In einer anderen Frage wird nichts geändert. «Der Übergang vor dem Fribourg Centre bleibt ohne Ampel», bekräftigte Gemeinderat Charles de Reyff. Die Auswertungen hätten kein überlanges Warten für Busse und Autos ergeben.

Hart in der Sache

Der Gemeinderat ist nicht gewillt, etwas an der neuen Verkehrsführung zu ändern, vor allem aus juristischen Gründen (siehe Kasten). Wenn schon, dann ginge es in die andere Richtung. «Der Ortsplan von 1991 sieht eine Fussgängerzone vom Bahnhof bis zum Klein-Sankt-Johann-Platz vor. Eine vollständige Sperrung der Bahnhofallee wäre also denkbar», meinte de Reyff. Syndic Pierre-Alain Clément fügte an: «Aber ganz sicher nicht vor der Eröffnung der Poyabrücke».

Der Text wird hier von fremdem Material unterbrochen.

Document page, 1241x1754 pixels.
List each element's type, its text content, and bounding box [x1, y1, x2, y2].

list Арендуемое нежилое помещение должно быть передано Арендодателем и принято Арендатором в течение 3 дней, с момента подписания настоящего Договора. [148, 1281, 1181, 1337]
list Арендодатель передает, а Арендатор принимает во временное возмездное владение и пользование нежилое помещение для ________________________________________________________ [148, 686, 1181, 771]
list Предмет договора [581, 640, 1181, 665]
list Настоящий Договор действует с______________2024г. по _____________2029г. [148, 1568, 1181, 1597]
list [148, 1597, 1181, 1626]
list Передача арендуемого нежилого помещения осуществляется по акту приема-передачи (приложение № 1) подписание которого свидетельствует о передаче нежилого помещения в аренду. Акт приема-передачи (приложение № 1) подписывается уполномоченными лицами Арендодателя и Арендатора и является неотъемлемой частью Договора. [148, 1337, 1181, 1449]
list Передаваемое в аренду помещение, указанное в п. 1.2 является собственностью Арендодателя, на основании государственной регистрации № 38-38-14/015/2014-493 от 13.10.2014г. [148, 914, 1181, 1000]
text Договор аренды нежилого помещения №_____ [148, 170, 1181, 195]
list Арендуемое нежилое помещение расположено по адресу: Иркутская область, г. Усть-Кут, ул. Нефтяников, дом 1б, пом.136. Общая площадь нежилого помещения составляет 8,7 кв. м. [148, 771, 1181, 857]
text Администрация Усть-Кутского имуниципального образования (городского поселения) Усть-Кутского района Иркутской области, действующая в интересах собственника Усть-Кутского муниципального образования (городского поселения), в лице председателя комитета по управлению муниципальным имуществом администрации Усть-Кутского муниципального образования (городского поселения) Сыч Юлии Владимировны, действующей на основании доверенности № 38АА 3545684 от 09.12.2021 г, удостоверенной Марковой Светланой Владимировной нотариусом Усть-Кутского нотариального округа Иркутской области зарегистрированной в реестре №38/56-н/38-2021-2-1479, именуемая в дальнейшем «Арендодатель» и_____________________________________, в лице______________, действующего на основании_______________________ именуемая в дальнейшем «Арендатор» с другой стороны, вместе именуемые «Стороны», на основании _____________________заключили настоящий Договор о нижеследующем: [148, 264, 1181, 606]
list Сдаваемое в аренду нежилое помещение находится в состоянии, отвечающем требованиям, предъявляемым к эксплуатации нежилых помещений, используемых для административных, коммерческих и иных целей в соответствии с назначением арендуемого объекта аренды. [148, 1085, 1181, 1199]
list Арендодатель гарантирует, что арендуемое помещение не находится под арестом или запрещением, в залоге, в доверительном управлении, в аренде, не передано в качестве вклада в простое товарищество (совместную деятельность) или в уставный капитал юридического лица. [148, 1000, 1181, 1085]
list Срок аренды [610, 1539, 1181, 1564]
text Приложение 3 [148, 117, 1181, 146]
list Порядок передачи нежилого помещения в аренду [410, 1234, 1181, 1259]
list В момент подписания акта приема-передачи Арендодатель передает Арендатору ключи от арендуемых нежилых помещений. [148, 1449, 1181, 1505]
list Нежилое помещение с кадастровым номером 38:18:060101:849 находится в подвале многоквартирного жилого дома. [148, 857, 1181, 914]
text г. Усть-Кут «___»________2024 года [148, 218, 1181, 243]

Jean-Charles Bossens lieferte die Gründe für die Einbahnstrasse: «Die Agglomeration ist gewachsen. In Granges-Paccot etwa kommen auf 1000 Einwohner 721 Autos.» Auf sieben Achsen fahren täglich 140 000 Autos durchs Zentrum. Freiburg mit einem Bevölkerungsrückgang um zehn Prozent seit 1980 und 403 Autos auf 1000 Einwohner trage die ganze Last der Entwicklung, so Bossens. Mit der «Umerziehung» der Pendler, dem Umsteigen auf den öffentlichen Verkehr, soll die Entlastung kommen.

Die städtische CVP stellt sich hinter den Gemeinderat. In einem Communiqué bezeichnet sie es als populistisch, gegen die Einbahnstrasse zu agitieren. Die neuen Massnahmen seien allerdings nötig.